Gun deaths have been increasing in Oregon for years. But new research is making the full toll of gun violence in the state more clear.
Nonfatal gun injuries treated by emergency departments statewide have increased more dramatically than gun deaths in recent years, a report released in October by researchers at Oregon Health & Science University’s Gun Violence Prevention Research Center shows.
Between 2019 and 2021, emergency department visits for nonfatal gun injuries nearly doubled — 459 to 873 — according to the report. That’s compared to an 18% increase in gun deaths between those years, according to official and preliminary mortality data from the U.S. Centers for Disease Control and Prevention.
The OHSU report marks the first time data on gun-related injuries that people survived has been compiled in Oregon. It was also the inaugural report by the research center, which launched earlier this year in partnership with the Portland State University School of Public Health.
The center aims to treat gun violence as a public health issue. Similar to how society would address the outbreak of infectious disease, researchers will use data-driven science to inform prevention strategies and reduce health impacts.
Public health angle
The approach was effectively blocked by a law that stunted federal funding for gun violence research for more than 20 years until recently, said injury epidemiologist and the report’s lead author, Kathleen Carlson.
In 1996, Congress passed a spending bill with a provision that stopped CDC funds for injury prevention from being used to “advocate or promote gun control.” While the Dickey Amendment, which was lobbied for by the National Rifle Association and named after its author, former Arkansas Rep. Jay Dickey, didn’t explicitly ban gun research, the CDC avoided research on gun violence for fear it would be penalized.
Public health researchers were careful not to talk about guns because they thought they’d lose funding for their work, Carlson said.

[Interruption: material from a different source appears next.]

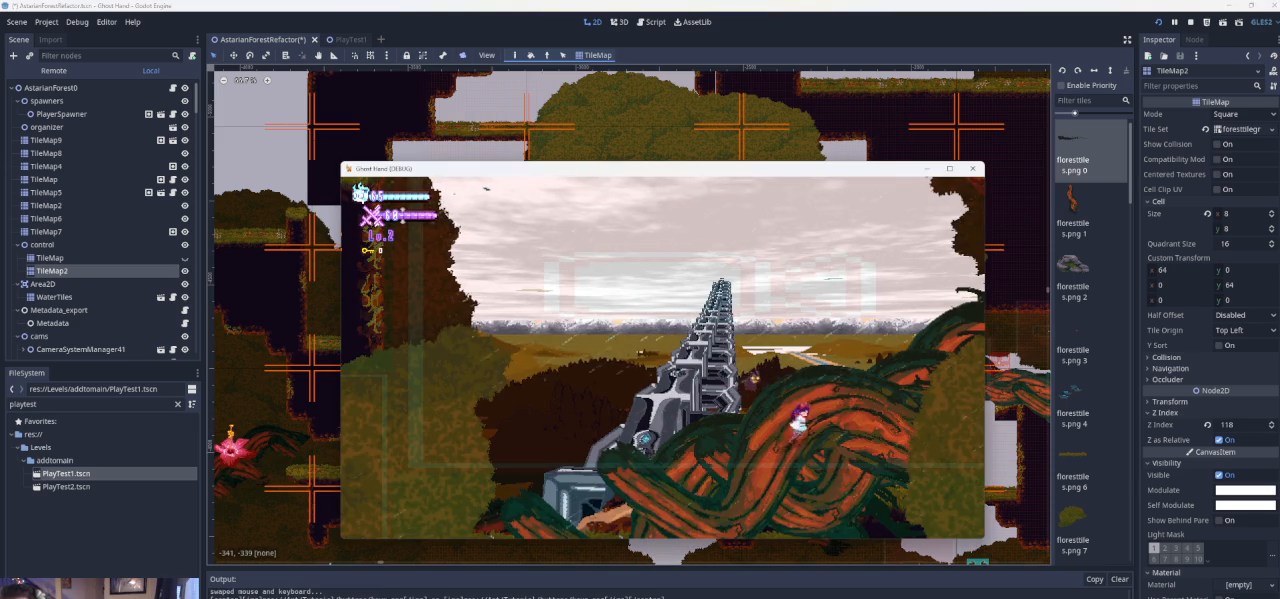
{"buttons": ["CROSS"], "left_stick": "right", "events": [[433, "CROSS", "down"]]}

In 2018, Congress clarified the provision to allow for such research and the first funding for it came in the 2020 spending bill.
The OHSU-PSU research center has been fueled by that change, partnering with the Oregon Health Authority to monitor gun injuries using CDC funds and seed money from the Silver Family Innovation Fund.
Improving data on nonfatal gun injuries is a crucial piece of understanding the overall impact of gun violence on communities and creating programs to address it, Carlson said.
“We’ve had pretty robust data on (gun-related) causes of death for a number of years,” Carlson said. “What we haven’t had is a way to home in on nonfatal firearm injuries. If we can get a handle on those numbers in combination with the fatal injuries, those can work together to flatten the curve.”
To produce the report, researchers analyzed injury reports submitted by emergency departments to a state public health surveillance system that was originally created to detect bioterrorism in the aftermath of the 9/11 attacks. The Oregon Health Authority was one of 10 state health agencies to receive CDC funding for three years to use that method. It will allow researchers to access near real-time gun injury reports and update a new dashboard with the data on a quarterly basis, Carlson said.
Much of the increase in gun injuries can be attributed to the Portland area, where nonfatal injury shootings increased by 240% between 2019 and 2021, according data from the Portland Police Bureau.
But the OHSU report reveals that gun injuries are not a Portland problem only, Carlson said.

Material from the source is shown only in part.